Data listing
_ _ _
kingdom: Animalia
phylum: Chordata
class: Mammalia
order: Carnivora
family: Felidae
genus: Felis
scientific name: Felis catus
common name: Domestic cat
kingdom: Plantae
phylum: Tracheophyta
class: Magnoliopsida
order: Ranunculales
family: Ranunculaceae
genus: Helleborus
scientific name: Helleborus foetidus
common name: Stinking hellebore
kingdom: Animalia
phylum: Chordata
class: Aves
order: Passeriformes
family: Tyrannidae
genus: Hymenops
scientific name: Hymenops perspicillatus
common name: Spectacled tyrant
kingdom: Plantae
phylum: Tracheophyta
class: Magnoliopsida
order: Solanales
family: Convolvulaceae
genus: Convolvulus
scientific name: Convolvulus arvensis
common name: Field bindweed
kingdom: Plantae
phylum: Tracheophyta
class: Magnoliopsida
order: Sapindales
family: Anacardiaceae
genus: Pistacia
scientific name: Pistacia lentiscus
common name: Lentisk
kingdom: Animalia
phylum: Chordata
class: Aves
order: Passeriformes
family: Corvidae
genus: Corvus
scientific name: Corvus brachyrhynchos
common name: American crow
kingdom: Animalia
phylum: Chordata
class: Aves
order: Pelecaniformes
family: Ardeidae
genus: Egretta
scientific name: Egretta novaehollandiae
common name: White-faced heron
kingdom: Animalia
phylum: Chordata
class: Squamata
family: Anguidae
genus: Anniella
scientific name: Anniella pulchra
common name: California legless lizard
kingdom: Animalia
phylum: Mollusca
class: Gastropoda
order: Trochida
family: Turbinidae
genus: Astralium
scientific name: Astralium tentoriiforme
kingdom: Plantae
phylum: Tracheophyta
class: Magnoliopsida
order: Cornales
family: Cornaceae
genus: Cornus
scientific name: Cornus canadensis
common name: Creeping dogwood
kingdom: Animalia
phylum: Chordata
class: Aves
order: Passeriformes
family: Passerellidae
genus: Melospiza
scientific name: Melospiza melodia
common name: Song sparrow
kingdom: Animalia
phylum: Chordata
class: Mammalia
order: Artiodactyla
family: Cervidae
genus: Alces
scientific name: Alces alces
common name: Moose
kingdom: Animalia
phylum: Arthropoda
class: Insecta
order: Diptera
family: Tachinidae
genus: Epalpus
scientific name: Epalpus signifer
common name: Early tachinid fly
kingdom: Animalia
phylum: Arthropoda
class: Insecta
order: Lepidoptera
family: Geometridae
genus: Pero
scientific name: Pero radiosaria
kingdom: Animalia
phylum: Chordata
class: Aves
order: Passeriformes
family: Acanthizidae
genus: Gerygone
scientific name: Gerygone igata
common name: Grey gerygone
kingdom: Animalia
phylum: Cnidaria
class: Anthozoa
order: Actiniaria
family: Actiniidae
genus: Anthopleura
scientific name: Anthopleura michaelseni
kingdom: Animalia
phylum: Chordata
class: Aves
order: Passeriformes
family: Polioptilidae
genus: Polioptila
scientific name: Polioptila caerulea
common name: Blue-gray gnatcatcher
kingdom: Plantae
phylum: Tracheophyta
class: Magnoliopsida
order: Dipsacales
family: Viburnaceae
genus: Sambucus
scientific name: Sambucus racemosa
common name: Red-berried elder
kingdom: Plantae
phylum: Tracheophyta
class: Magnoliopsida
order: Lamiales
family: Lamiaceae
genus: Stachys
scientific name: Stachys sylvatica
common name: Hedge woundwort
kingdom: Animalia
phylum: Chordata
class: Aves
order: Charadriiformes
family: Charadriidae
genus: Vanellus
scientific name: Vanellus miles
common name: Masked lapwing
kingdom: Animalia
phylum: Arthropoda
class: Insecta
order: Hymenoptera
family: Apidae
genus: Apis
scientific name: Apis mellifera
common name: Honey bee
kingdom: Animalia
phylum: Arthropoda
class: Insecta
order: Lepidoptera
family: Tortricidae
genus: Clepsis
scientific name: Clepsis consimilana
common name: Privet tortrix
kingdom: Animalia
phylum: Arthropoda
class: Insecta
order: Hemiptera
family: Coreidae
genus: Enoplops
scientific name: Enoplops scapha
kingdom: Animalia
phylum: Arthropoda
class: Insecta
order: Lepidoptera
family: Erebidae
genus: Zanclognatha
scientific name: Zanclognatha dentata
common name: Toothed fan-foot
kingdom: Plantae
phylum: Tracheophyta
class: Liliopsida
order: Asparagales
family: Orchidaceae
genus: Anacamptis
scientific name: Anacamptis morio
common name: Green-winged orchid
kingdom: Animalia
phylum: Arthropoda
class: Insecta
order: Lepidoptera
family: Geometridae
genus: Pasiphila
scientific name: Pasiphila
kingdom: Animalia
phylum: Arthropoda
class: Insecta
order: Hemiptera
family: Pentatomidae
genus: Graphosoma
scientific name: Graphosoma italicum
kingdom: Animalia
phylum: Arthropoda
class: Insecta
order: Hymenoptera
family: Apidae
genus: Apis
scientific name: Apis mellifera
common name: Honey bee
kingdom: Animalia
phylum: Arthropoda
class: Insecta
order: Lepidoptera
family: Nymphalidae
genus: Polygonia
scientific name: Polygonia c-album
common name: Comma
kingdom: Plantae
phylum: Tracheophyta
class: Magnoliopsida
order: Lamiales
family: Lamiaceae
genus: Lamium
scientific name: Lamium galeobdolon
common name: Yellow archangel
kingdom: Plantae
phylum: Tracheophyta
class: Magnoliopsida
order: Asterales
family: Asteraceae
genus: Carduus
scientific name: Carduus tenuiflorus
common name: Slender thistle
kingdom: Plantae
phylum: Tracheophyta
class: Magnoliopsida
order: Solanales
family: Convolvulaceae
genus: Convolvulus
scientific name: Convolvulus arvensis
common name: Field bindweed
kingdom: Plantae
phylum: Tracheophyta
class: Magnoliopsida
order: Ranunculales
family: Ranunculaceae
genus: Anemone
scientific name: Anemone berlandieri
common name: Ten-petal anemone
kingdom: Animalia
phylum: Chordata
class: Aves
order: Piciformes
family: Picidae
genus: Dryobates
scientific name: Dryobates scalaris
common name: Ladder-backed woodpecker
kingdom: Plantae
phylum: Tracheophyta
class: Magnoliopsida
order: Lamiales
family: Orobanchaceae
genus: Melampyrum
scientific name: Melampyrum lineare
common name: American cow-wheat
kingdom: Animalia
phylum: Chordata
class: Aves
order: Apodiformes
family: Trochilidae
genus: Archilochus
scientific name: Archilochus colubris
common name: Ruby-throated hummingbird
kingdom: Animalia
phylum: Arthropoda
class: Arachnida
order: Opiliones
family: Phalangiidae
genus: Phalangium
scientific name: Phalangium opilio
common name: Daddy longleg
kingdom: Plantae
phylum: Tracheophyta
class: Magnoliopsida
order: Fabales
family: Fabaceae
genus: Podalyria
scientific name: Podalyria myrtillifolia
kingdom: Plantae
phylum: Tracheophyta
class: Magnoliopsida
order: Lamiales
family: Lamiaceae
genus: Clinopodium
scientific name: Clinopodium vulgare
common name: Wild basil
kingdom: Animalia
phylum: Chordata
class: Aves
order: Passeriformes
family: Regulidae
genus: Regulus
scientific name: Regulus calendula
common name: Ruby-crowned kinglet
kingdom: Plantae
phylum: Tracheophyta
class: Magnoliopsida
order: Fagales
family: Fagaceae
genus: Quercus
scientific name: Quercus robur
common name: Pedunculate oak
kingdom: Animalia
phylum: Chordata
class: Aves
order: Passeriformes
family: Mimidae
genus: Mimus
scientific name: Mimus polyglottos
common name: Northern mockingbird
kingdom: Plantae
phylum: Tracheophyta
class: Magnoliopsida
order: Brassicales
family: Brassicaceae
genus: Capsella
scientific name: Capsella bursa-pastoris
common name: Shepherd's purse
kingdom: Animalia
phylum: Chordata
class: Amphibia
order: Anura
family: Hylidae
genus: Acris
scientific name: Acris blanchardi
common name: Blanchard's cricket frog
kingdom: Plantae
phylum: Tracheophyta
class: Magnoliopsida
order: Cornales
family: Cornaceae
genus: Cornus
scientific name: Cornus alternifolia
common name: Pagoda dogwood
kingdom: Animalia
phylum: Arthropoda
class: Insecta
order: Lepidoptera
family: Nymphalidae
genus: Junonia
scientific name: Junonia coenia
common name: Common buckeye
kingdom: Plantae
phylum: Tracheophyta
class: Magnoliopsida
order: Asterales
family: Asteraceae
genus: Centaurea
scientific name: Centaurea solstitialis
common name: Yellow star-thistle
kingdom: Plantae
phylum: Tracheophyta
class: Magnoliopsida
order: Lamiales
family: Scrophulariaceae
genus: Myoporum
_ _ _
Work to be completed
Retype the lines of the records word for word, starting at the beginning and stopping after the line that contains "genus: Corvus".

Task output
kingdom: Animalia
phylum: Chordata
class: Mammalia
order: Carnivora
family: Felidae
genus: Felis
scientific name: Felis catus
common name: Domestic cat
kingdom: Plantae
phylum: Tracheophyta
class: Magnoliopsida
order: Ranunculales
family: Ranunculaceae
genus: Helleborus
scientific name: Helleborus foetidus
common name: Stinking hellebore
kingdom: Animalia
phylum: Chordata
class: Aves
order: Passeriformes
family: Tyrannidae
genus: Hymenops
scientific name: Hymenops perspicillatus
common name: Spectacled tyrant
kingdom: Plantae
phylum: Tracheophyta
class: Magnoliopsida
order: Solanales
family: Convolvulaceae
genus: Convolvulus
scientific name: Convolvulus arvensis
common name: Field bindweed
kingdom: Plantae
phylum: Tracheophyta
class: Magnoliopsida
order: Sapindales
family: Anacardiaceae
genus: Pistacia
scientific name: Pistacia lentiscus
common name: Lentisk
kingdom: Animalia
phylum: Chordata
class: Aves
order: Passeriformes
family: Corvidae
genus: Corvus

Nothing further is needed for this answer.